There are many rewarding avenues and great places to practice medicine. Where you want to practice can greatly impact your finances, too. Consider the cost of living in the area you want to practice. Look at commute times, housing prices, utilities, food, and even recreation. You will want to be able to balance your living costs with your student loans and any capital you may need to invest into your practice. One way to help you plan a sensible budget can be utilizing a mortgage preapproval when it’s time to purchase your first home. This can help you determine which houses you can comfortably afford considering all your other expenses. Your house can also serve you well financially in the future. Rather than paying rent, investing in a primary home early on in your career is a great way to build equity down the line.

3. Consider a Contract Review

Once you have found where you would like to establish yourself as a physician and have been presented with a contract, it is critical that you review it in detail. Your contract will determine the ins-and-outs of your career guidelines and terms while employed and can even have lasting impacts after you decide to pursue another opportunity. Contracts are extensive and can cover complicated law jargon.

Certain components of your contract will affect your finances as well. Whether it be insurance, relocation expenses, and even continuing education costs, all these aspects can either cost or save you money over time. Therefore, you may want to consider having an attorney review your contract prior to signing off to ensure you’re receiving the benefits that have the most financial advantages.

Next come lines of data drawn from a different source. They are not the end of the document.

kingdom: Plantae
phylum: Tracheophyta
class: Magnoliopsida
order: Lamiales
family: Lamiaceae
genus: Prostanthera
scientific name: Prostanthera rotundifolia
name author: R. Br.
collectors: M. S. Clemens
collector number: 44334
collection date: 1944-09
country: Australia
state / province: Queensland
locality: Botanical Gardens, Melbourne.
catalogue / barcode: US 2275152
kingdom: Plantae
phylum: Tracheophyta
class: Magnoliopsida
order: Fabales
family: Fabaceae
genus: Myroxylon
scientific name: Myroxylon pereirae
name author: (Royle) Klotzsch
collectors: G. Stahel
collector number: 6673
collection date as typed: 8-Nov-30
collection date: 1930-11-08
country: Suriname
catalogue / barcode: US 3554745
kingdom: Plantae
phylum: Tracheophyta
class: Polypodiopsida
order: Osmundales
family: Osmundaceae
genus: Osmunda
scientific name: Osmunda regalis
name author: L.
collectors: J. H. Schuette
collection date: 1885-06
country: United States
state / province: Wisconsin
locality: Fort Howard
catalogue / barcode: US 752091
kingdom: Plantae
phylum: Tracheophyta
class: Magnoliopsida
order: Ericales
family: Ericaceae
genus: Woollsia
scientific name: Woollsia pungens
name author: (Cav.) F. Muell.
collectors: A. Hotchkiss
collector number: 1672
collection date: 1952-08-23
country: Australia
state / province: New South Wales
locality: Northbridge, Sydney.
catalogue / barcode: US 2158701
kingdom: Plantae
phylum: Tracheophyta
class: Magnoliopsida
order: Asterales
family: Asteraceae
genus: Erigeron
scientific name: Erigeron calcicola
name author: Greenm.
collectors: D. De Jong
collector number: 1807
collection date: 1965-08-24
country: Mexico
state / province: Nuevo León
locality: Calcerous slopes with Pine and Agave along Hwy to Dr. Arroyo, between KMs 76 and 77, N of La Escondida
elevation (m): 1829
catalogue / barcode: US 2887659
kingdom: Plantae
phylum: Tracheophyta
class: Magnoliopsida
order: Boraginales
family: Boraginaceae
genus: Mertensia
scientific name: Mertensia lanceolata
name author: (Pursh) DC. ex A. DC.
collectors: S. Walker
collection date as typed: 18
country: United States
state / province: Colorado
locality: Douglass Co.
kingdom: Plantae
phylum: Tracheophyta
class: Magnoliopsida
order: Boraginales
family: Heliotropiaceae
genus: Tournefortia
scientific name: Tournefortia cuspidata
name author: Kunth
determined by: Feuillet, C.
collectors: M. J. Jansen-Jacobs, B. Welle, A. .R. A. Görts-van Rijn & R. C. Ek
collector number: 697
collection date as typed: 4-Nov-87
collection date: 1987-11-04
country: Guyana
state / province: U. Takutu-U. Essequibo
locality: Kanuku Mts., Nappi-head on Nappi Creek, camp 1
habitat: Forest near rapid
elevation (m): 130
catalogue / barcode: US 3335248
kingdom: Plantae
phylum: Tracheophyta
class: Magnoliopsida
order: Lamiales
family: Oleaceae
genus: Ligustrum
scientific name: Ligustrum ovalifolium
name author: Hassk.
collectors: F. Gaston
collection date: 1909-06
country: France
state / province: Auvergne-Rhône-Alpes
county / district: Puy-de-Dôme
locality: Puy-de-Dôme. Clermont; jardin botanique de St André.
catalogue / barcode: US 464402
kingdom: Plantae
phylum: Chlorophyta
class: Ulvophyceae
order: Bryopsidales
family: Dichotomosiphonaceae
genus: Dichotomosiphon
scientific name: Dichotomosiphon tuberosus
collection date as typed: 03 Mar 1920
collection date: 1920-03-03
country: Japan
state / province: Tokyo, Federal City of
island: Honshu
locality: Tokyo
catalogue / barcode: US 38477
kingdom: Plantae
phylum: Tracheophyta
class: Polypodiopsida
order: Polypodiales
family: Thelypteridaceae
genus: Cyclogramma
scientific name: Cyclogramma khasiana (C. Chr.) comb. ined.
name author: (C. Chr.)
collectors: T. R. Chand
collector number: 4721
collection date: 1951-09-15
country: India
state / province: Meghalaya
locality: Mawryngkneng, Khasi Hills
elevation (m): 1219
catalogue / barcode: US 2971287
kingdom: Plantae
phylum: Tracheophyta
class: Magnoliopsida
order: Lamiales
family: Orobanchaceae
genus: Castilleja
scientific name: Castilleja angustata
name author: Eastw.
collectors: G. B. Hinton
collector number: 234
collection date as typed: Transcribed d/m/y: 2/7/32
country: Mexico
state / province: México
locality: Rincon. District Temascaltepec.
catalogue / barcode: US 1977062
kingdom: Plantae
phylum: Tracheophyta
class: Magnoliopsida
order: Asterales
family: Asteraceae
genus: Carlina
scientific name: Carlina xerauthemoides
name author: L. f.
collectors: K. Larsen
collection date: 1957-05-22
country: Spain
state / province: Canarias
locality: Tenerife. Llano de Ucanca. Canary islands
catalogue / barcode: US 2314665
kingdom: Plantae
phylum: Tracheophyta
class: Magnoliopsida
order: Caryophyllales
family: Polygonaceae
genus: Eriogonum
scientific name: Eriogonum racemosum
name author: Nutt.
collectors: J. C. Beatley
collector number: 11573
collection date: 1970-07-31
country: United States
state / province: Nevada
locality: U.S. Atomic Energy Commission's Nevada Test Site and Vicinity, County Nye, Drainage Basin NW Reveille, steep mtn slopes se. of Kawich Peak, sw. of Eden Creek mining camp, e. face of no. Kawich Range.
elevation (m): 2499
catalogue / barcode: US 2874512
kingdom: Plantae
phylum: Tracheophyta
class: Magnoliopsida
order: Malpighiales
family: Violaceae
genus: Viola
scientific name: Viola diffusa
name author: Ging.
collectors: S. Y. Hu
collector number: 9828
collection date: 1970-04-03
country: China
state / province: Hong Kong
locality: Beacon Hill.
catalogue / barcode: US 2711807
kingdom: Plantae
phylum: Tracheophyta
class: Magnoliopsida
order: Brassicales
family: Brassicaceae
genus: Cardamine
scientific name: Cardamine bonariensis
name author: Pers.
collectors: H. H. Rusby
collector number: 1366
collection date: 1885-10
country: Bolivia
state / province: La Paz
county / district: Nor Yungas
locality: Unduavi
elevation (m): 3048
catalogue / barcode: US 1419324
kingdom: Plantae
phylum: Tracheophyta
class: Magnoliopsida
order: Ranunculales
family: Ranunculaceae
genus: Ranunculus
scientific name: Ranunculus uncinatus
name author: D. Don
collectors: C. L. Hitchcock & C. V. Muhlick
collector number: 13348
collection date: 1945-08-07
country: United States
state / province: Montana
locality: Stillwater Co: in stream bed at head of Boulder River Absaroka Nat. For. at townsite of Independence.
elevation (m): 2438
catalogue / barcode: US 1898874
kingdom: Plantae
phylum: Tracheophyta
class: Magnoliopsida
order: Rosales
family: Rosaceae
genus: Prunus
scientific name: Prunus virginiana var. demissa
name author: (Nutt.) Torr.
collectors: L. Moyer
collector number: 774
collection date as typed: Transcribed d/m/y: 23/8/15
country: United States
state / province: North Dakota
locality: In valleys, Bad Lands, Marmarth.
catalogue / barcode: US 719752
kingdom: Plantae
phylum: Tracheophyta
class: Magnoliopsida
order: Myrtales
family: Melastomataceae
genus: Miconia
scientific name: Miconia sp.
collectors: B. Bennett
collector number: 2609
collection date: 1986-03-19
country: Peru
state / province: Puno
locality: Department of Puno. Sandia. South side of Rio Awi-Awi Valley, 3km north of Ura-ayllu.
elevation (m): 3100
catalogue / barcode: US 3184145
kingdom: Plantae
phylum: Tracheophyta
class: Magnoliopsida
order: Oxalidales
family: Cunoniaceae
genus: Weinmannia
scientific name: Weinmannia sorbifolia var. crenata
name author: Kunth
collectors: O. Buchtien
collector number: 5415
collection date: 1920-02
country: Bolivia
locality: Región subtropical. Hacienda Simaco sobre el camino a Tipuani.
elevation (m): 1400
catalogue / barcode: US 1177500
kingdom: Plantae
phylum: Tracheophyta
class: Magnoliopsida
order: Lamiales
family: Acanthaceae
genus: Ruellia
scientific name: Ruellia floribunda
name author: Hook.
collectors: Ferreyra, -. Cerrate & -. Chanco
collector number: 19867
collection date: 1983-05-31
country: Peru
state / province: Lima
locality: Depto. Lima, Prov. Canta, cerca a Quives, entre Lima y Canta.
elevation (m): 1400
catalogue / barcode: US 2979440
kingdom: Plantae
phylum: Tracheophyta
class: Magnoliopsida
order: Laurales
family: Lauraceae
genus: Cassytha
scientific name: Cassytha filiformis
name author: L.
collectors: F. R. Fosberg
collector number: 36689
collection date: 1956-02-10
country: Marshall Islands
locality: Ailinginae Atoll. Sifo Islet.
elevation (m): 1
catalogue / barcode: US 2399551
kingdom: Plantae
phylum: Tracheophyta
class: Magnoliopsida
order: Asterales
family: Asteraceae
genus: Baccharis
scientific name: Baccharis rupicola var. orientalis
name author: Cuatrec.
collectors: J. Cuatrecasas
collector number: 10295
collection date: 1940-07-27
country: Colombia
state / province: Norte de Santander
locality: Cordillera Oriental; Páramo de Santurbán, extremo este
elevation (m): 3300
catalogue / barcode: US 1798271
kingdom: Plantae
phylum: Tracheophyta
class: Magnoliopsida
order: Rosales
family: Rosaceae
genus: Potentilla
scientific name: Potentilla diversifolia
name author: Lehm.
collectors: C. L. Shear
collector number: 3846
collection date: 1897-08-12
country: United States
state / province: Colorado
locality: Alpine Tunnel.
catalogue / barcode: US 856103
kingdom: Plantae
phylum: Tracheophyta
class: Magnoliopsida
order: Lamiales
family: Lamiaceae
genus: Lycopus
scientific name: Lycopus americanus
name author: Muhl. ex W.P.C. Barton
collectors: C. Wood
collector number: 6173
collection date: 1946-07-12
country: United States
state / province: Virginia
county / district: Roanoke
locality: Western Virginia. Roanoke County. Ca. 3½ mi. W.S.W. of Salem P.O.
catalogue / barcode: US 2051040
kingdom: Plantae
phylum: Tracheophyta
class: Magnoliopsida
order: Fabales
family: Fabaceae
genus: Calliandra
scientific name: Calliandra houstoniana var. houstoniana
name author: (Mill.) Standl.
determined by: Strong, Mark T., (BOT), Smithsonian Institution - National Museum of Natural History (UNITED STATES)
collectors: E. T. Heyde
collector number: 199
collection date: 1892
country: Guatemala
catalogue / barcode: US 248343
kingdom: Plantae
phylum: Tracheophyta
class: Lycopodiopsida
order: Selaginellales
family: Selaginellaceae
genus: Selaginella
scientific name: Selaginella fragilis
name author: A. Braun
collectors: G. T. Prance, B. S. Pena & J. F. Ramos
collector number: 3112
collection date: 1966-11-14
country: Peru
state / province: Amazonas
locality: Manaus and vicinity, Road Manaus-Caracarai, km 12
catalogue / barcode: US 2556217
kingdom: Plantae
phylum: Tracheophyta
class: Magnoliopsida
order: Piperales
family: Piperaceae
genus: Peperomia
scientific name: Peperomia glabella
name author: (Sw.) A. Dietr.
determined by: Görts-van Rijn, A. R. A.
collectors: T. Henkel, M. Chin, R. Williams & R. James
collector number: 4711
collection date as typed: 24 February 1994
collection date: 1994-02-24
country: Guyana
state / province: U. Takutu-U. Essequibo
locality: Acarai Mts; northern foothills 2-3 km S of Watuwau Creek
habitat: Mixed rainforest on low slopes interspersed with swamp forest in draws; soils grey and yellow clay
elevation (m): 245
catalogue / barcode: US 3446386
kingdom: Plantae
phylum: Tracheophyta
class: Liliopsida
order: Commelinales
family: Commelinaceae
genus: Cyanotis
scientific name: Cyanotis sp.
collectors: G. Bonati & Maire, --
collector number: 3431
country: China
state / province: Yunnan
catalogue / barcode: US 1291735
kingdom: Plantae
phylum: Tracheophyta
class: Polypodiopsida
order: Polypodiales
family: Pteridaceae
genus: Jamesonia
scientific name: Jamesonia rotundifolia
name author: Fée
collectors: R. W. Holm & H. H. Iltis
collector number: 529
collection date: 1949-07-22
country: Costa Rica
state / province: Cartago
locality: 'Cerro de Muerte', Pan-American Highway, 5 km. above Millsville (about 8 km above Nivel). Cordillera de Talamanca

4. Look Into Life Insurance

 When starting your career as a young adult, you most likely are not thinking about the need for life insurance. However, life insurance can be very beneficial for financial planning. There are reasonable premiums you can pay for life insurance that could save your family money in the future when preparing for the unexpected. If something were to happen to you, your loved ones would be able to continue to be financially stable. Life insurance is a good option to consider to protect both your investments and your family.

 5. Invest for the Future

 When starting your career, you need to be forward-thinking with your finances from the get-go. It is never too early to consult a financial advisor in order to start crafting your financial plan. An advisor can help you find the best ways to allocate your funds to either 401Ks, IRAs, or stocks and bonds, for example. Tax planning is an important component of your long-term financial wellness. You can save money and spend less in taxes if you’re able to invest in your retirement accounts.

When starting out your career as a physician, there is a lot to consider. There are many important decisions that can impact your financial health down the road, so it’s essential to make the best choices and be proactive when starting out your career. Take time to look into your options to best position yourself financially and, ultimately, for retirement.